If I had been told as a child that I had certain obligations to my country, and if I only followed my intuition about it, or like many -- I found legitimate ways -- even clumsy ways -- to evade military service, there was a dimension of my own ignorance at play. I didn't know enough about the Vietnam War during my coming-of-age in the sixties to justify what I thought was shirking behavior.

When I left graduate school in 1972, my Moms had given me the paperback of "The Pentagon Papers". I put this book in the box of books that I dumped in the trunk of my car as I headed first for the seasonal park service job I had that summer, eventually ending up in Washington DC with it. But I just put it on the shelf when I occupied my first apartment there. I escaped reading it for possibly a duration of 20 years.

When I finally picked it up -- the work of Daniel Elsberg -- I became very angry. If I had read that book, I wouldn't have carried those misgivings with me all those years. The misgivings caused me to have an underlying panic as I pursued my career. I would have been much happier and more successful without any panic, worry, shame, confusion -- misgivings -- whatever you want to call it.
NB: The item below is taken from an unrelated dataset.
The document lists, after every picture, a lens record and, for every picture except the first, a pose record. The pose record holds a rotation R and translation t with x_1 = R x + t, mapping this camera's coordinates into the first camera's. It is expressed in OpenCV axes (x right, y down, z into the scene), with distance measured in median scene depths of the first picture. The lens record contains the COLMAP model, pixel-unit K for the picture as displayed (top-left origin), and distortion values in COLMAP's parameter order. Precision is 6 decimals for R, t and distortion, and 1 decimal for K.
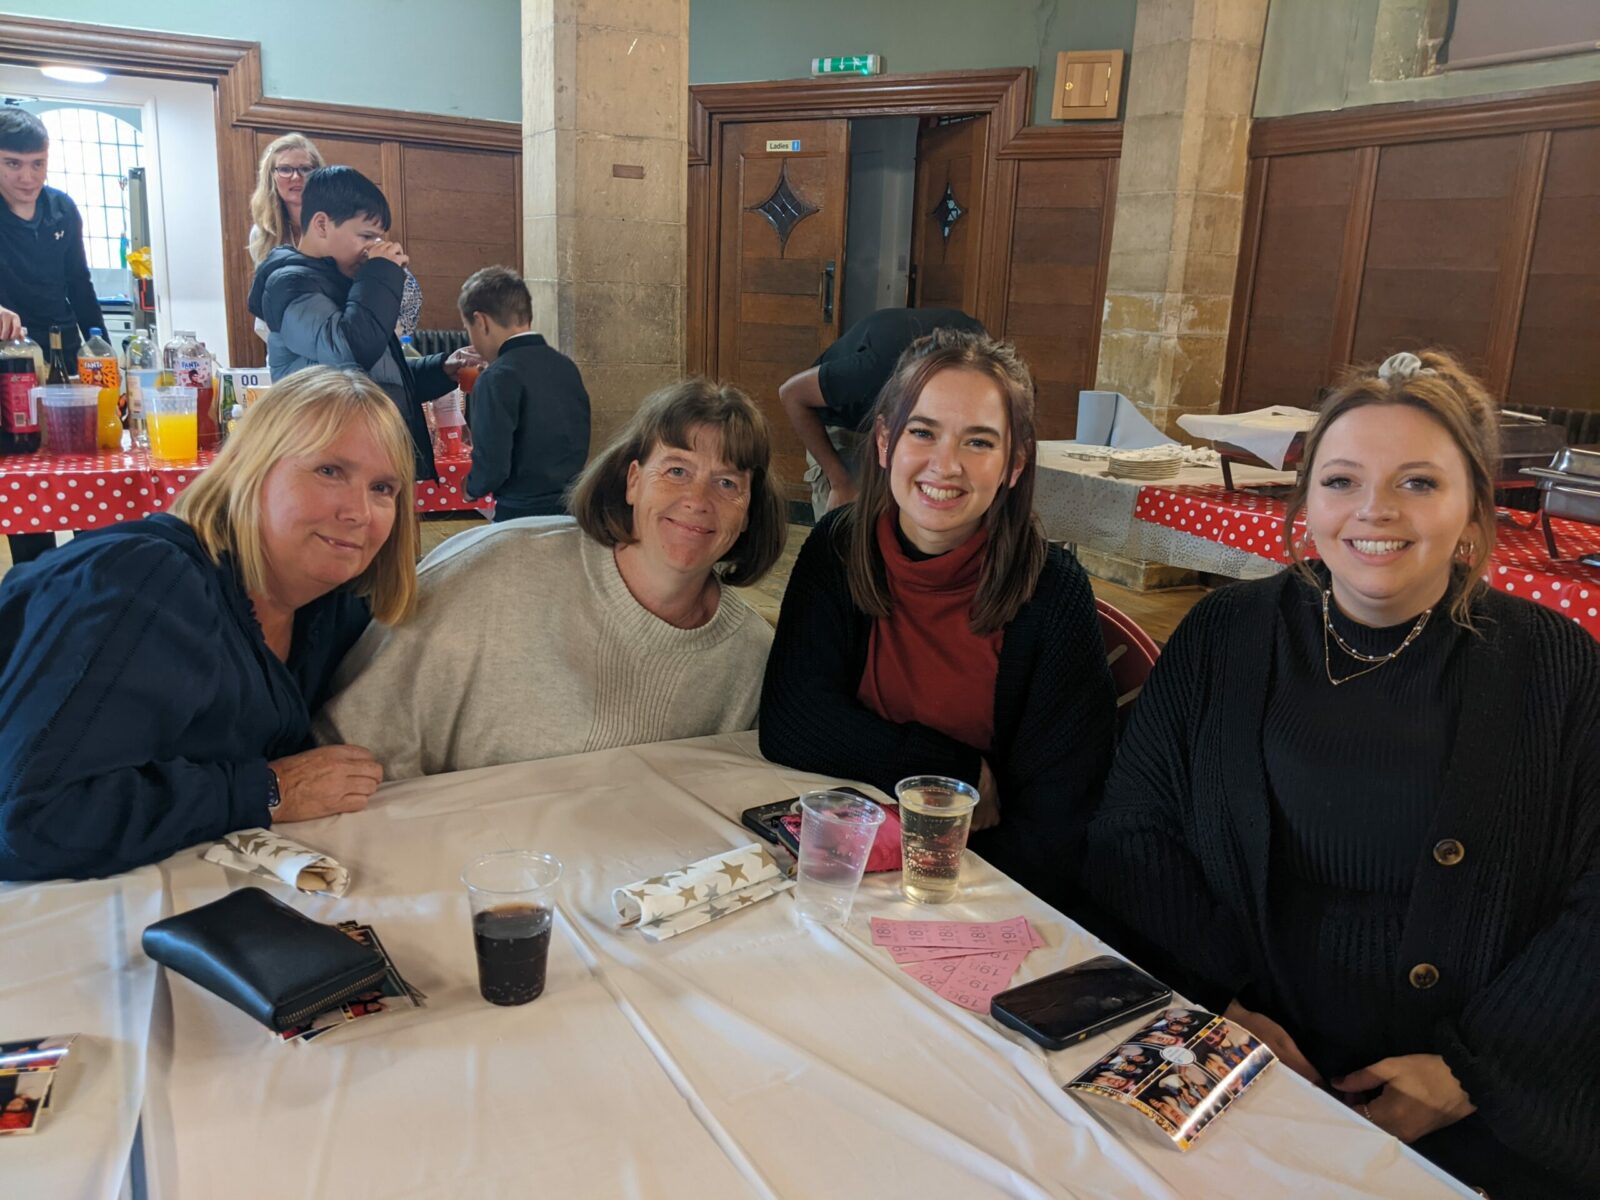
lens RADIAL K [[1256.1, 0, 799.6], [0, 1256.1, 620.8], [0, 0, 1]] dist [-0.010601, -0.010227]
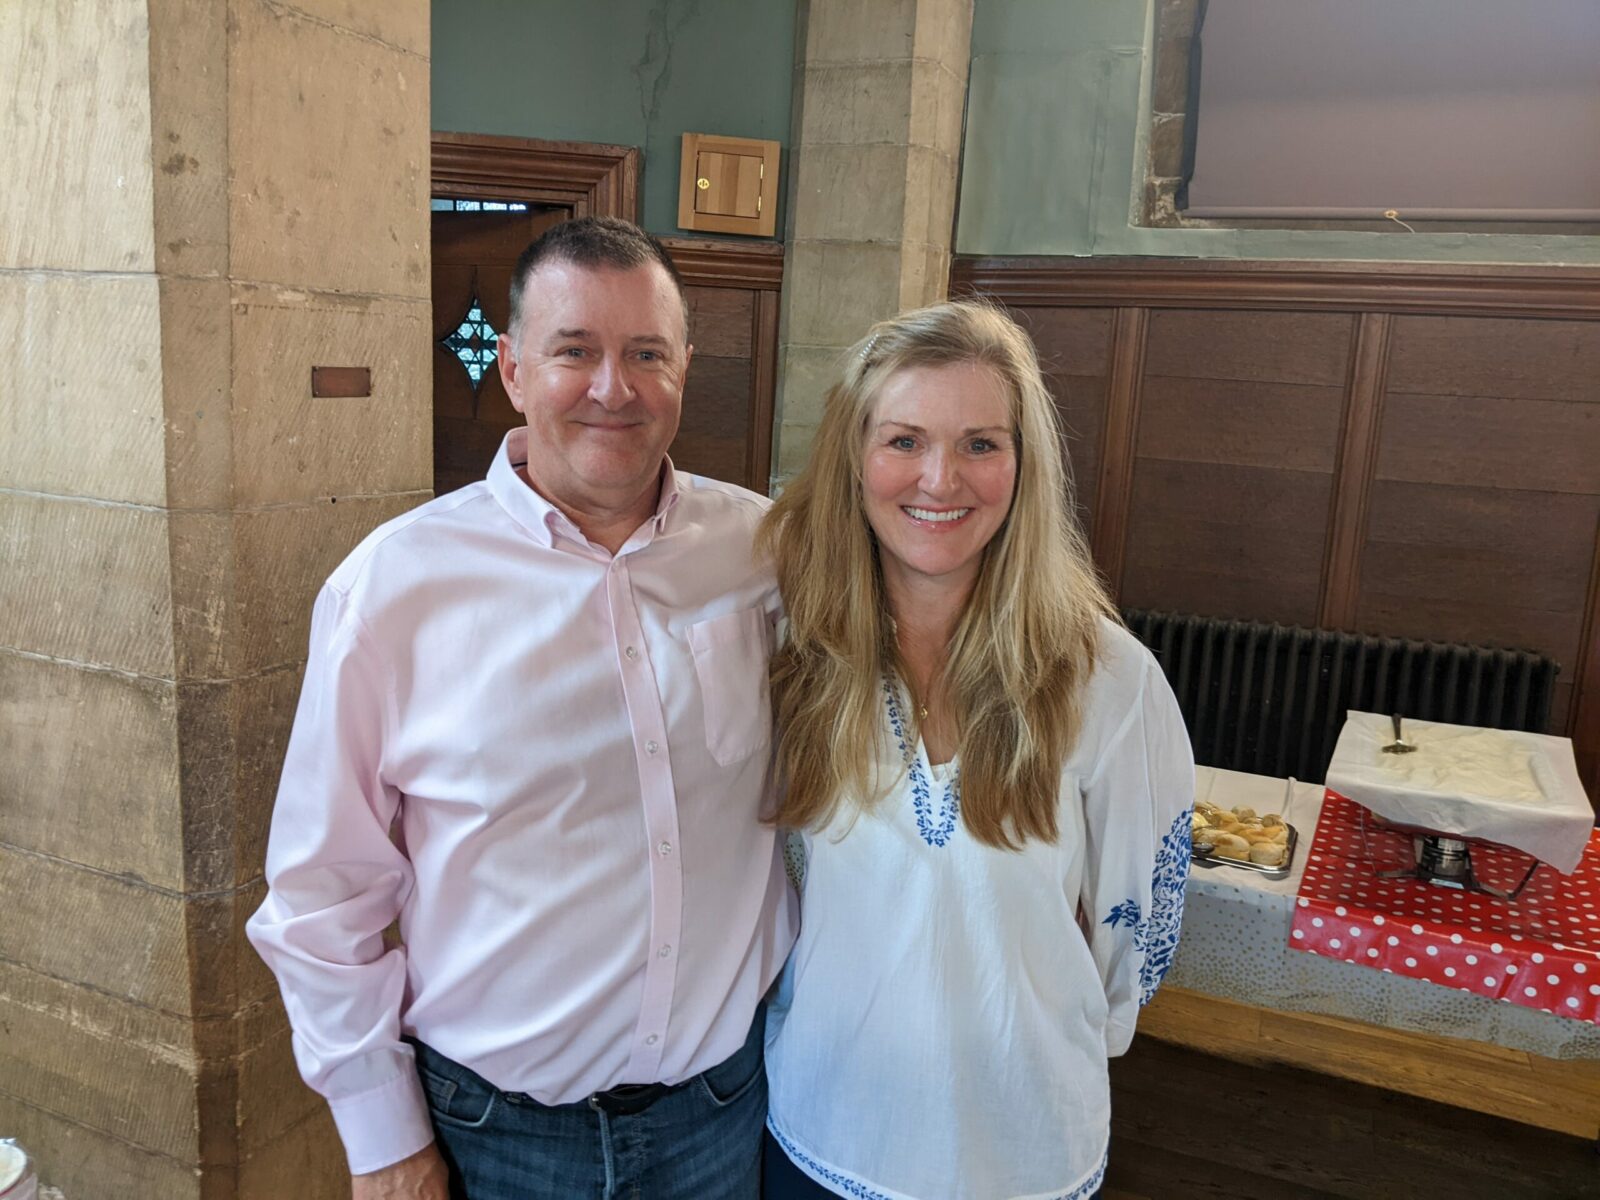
lens RADIAL K [[1303.7, 0, 800.0], [0, 1303.7, 600.0], [0, 0, 1]] dist [0.054425, -0.092591]
pose [[0.810331, -0.092145, 0.578682, -0.205004], [0.124816, 0.992037, -0.016816, -0.206947], [-0.572525, 0.085855, 0.815380, 0.458924]]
And so I claim the right to say that the Vietnam War affected everyone, whether they served in the military or not.
The war lasted many years. During that time I traveled thousands of miles both physically and mentally. I went from black depression to defeating the nothing as I like to call my jail break. I went from dependent to employment and standing on my own two feet. I went from California to two years travel in Europe. I went from being massively ignorant of what I was feeling to becoming far far more self aware The war was all a big part of that. I became an outsider in a way, part of the world but full of broken attachments, a candle in a wasteland. I became a nobody. I discovered that down is up and that humanity is asleep full of beliefs in the sacredness of cabbage.